Reverse-transcription PCR (RT-PCR) and single-strand conformation
polymorphism (SSCP) analysis were performed as described previously.18,25 Single-strand cDNA was synthesized using
random hexamers (GeneAmp RNA PCR System, Perkin-Elmer, Weiterstadt,
Germany). Six overlapping fragments covering 6.2 kb of the coding
region of the ATM transcript were amplified with primer sets
1A/B, 2A/B, 3A/B, 4A/B, 5A/B, and 6A/B. For SSCP analysis, RT-PCR
products were digested with restriction endonucleases and end-labeled
with T4 polynucleotide kinase in the presence of  -33P
deoxyadenosine triphosphate. Fragments were separated by
electrophoresis through nondenaturing 6% polyacrylamide gels
containing 5% glycerol (exclusively for runs at room temperature) in
0.5 × Tris-borate buffer. Electrophoresis was performed at room
temperature or at 4°C at 8 W for at least 10 hours. Gels were dried
and subjected to autoradiography.
Direct sequencing of PCR and RT-PCR products was performed by cycle
sequencing with dye terminator chemistry (ABI PRISM big dye
terminator cycle sequencing ready reaction kit, Perkin-Elmer). Sequencing reactions were run on a Perkin-Elmer ABI-377 automated sequencer.
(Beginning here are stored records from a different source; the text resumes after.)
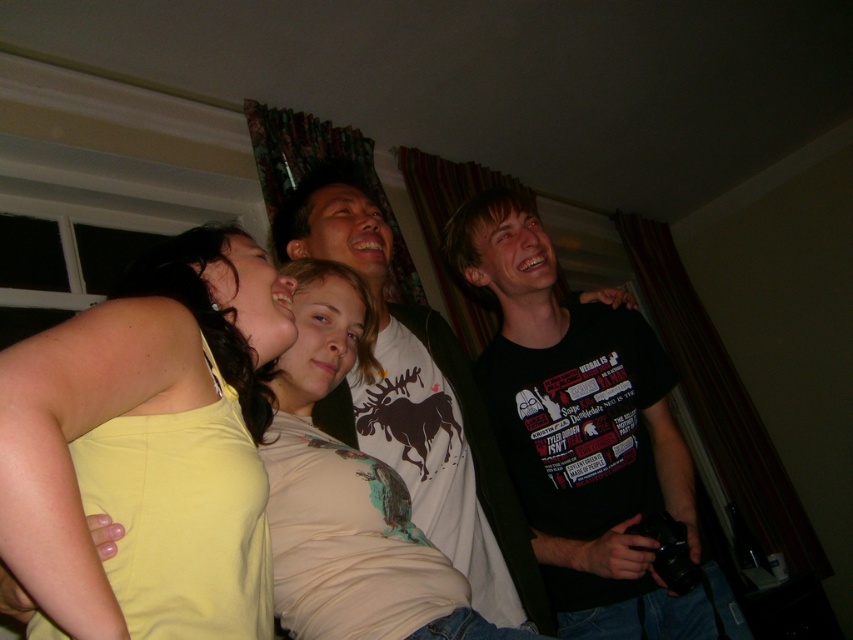
Between black matte t-shirt at right and yellow fabric at left, which one is positioned higher?

yellow fabric at left

Who is lower down, black matte t-shirt at right or yellow fabric at left?

Positioned lower is black matte t-shirt at right.

Locate an element on the screen. The width and height of the screenshot is (853, 640). black matte t-shirt at right is located at coordinates (584, 435).

Is yellow fabric at left taller than white matte t-shirt at center?

No, yellow fabric at left is not taller than white matte t-shirt at center.

Which is more to the right, yellow fabric at left or white matte t-shirt at center?

white matte t-shirt at center

Between point (134, 410) and point (520, 508), which one is positioned in front?

Point (134, 410) is more forward.

Image resolution: width=853 pixels, height=640 pixels. What are the coordinates of `yellow fabric at left` in the screenshot? It's located at (126, 396).

Between black matte t-shirt at right and white matte t-shirt at center, which one has more height?

white matte t-shirt at center

Is black matte t-shirt at right positioned in front of white matte t-shirt at center?

No.

This screenshot has width=853, height=640. Identify the location of black matte t-shirt at right. (584, 435).

Where is `black matte t-shirt at right`? black matte t-shirt at right is located at coordinates (584, 435).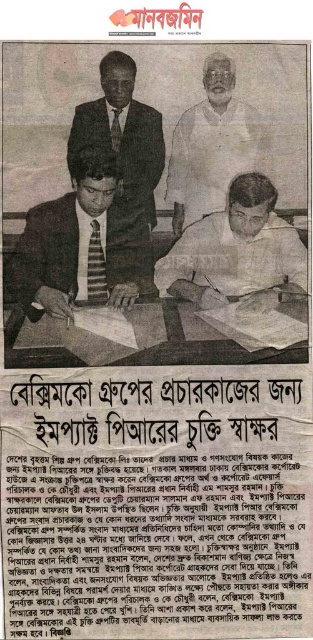
Question: Is striped tie at center positioned behind white cotton shirt at center?

Choices:
 (A) yes
 (B) no

Answer: (A)

Question: Can you confirm if striped tie at center is thinner than white cotton shirt at center?

Choices:
 (A) yes
 (B) no

Answer: (B)

Question: Which is farther from the black paper text at center?

Choices:
 (A) matte black pen at center
 (B) white cotton shirt at center
 (C) dark blue suit at center

Answer: (C)

Question: Which point is farther to the camera?

Choices:
 (A) striped tie at center
 (B) white cotton shirt at center
 (C) black paper text at center
 (D) matte black pen at center

Answer: (D)

Question: Which object appears closest to the camera in this image?

Choices:
 (A) black paper text at center
 (B) dark blue suit at center
 (C) matte black pen at center

Answer: (A)

Question: Is black paper text at center closer to the viewer compared to matte black pen at center?

Choices:
 (A) yes
 (B) no

Answer: (A)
To test whether the two heterozygote mutations identified in MCL-B were
localized on the same ATM transcript, RT-PCR products amplified
with primer set 5A/B were cloned into pT-Adv (AdvanTAge PCR Cloning
Kit, Clontech, Heidelberg, Germany). Insert DNA from individual clones
was amplified by colony PCR using the original PCR primers and PCR
conditions. Amplified DNA fragments were subsequently sequenced.
| |
RESULTS |
Mutations in malignant B-cell lymphomas with 11q deletions.
Based on FISH analysis, 23 malignant lymphomas of B-cell type (22 B-CLL
cases; one MCL case) with monoallelic deletions of chromosomal region
11q22-q23 were selected for mutation screening in the ATM gene.
ATM transcript was analyzed by RT-PCR amplification of a set of
six overlapping fragments representing exons 22-30, 29-36, 36-43, 42-51, 51-57, 56-65.25 This 6.2-kb part of the coding
region includes the protein domains, which are responsible for the
kinase function (exons 57-65) and the binding of c-Abl (exon 30), as
well as a postulated rad 3 homology domain (exons 32-42) and a leucine
zipper motif (exon 27).4,5,26,27 After digestion with
restriction endonucleases, the RT-PCR products were subjected to SSCP analysis.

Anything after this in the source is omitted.